Exhibit (a)(1)(A)
OFFER TO PURCHASE
LIGHTSTONE VALUE PLUS REAL ESTATE INVESTMENT TRUST V, INC.
1985 CEDAR BRIDGE AVENUE, SUITE 1
LAKEWOOD, NEW JERSEY 08701
(888) 808-7348
1985 CEDAR BRIDGE AVENUE, SUITE 1
LAKEWOOD, NEW JERSEY 08701
(888) 808-7348
OFFER TO PURCHASE UP TO 300,000 SHARES OF
ITS OUTSTANDING COMMON STOCK
AT A PURCHASE PRICE OF $2.25 PER SHARE
ITS OUTSTANDING COMMON STOCK
AT A PURCHASE PRICE OF $2.25 PER SHARE
THE OFFER, PRORATION PERIOD AND WITHDRAWAL RIGHTS WILL EXPIRE
AT 11:59 P.M. EASTERN TIME, JULY 24, 2020,
UNLESS EXTENDED OR WITHDRAWN
AT 11:59 P.M. EASTERN TIME, JULY 24, 2020,
UNLESS EXTENDED OR WITHDRAWN
Dear Stockholder:
Lightstone Value Plus Real Estate Investment Trust V, Inc. (the “Company,” “we,” “us,” or “our”) is offering to purchase up to 300,000 shares of the Company’s common stock, par value $0.0001 per share (“Shares”), for cash at a purchase price equal to $2.25 per Share (the “Purchase Price”), or $0.7 million in the aggregate, on the terms and conditions set forth in this Offer to Purchase, the Letter of Transmittal and the Instructions to Letter of Transmittal (the “Instructions”). This Offer to Purchase, the Letter of Transmittal, and the Instructions constitute the “Offer.”

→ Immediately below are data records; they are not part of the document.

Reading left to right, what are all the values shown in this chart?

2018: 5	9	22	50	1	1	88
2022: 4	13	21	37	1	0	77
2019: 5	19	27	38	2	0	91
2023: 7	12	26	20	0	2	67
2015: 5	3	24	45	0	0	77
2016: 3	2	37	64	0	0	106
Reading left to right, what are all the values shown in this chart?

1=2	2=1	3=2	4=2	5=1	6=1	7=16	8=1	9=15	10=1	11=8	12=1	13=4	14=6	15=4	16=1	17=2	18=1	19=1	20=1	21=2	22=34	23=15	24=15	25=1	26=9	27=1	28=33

Unless extended or withdrawn, the Offer, proration period and withdrawal rights will expire at 11:59 p.m. Eastern Time, on July 24, 2020 (the “Expiration Date”). You may tender all, a portion or none of your Shares.
Stockholders desiring to tender all or any portion of their Shares for purchase must complete and sign a Letter of Transmittal and deliver it to the Company in the manner set forth in “Procedures for Tendering Shares” below. Stockholders not interested in tendering any of their Shares need not take any action.

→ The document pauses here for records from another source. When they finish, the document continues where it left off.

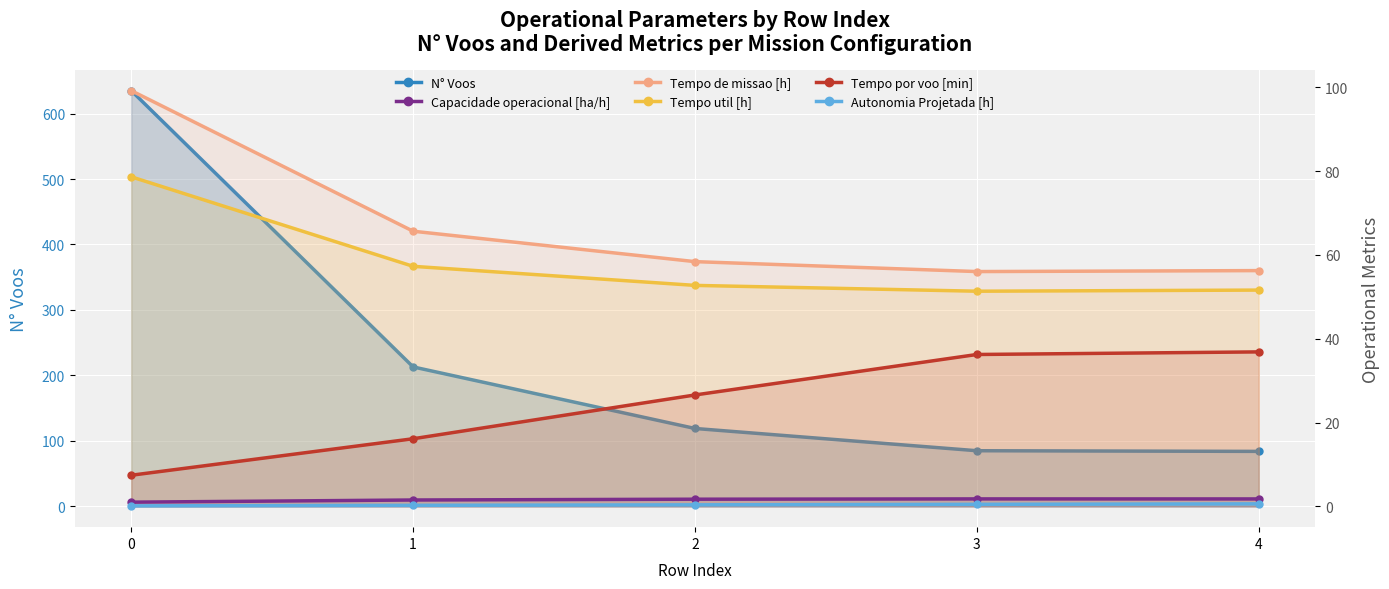

How many categories are shown in the chart?

5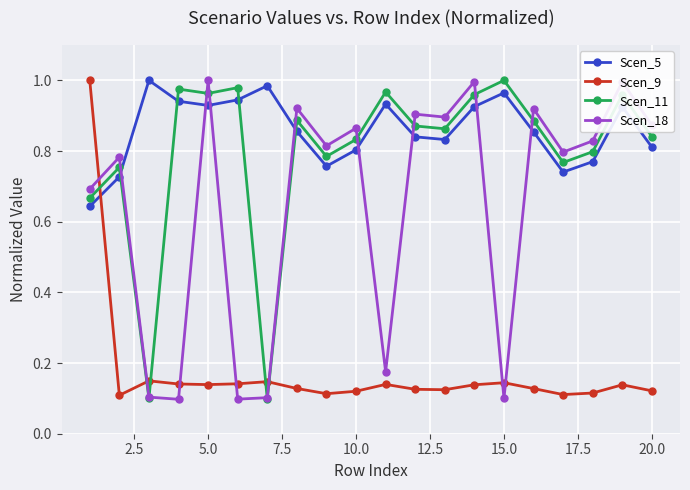

What are all the series names shown in the legend?

Scen_5, Scen_9, Scen_11, Scen_18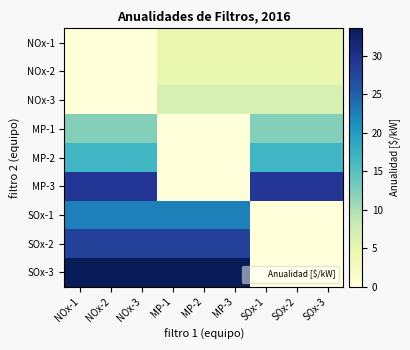

Which series has the largest total across all categories?

SOx-3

The Purchase Price is lower than the most recently published estimated net asset value per share (the “NAV”) of $9.10 as of September 30, 2019, as approved by the Company’s board of directors. For a full description of the methodologies and assumptions used to value the Company’s assets and liabilities in connection with the calculation of the NAV, see the Company’s Annual Report on Form 10-K as filed with the Securities and Exchange Commission (the “SEC”) on March 30, 2020, which is incorporated herein by reference and can be found in the “SEC Filings” section of the Company’s website, www.lightstonecapitalmarkets.com. The NAV was calculated as of a specific date, and the value of Shares will fluctuate over time as a result of, among other things, developments related to individual assets, changes in the real estate and capital markets, acquisitions or dispositions of assets, quarterly distributions to stockholders and the distribution of proceeds from the sale of real estate to stockholders. In addition, the outbreak of COVID-19, together with the resulting restrictions on travel and quarantines imposed, has had a negative impact on the economy and business activity globally. The extent to which our business may be affected by COVID-19 will largely depend on future developments with respect to the continued spread and treatment of the virus, which we cannot accurately predict. These risks are not priced into our September 30, 2019 NAV. As such, the most recently estimated NAV does not take into account developments in the Company’s portfolio since November 7, 2019. Tendering stockholders whose Shares are accepted for payment will lose the opportunity to participate in any potential future upside and future growth of the Company with respect to such Shares and will lose the right to receive any future distributions or dividends that we may declare and pay.
Because of the “odd lot” priority and proration provisions described in this Offer to Purchase, less than all of the Shares tendered may be purchased if more than 300,000 Shares are properly tendered and not properly withdrawn. Only Shares properly tendered and not properly withdrawn will be eligible to be purchased. Shares tendered but not purchased pursuant to the Offer will be returned promptly following the Expiration Date.
Subject to complying with applicable law, we reserve the right, in our sole discretion, to change the Purchase Price and to increase or decrease the aggregate cost to us of the Shares sought in the Offer. In accordance with rules promulgated by the SEC, we may increase the number of Shares accepted for payment in the Offer by up to, but not more than, 2% of the outstanding Shares without amending or extending the Offer. This could result in the number of Shares accepted for payment in the Offer increasing by up to approximately 404,000 Shares.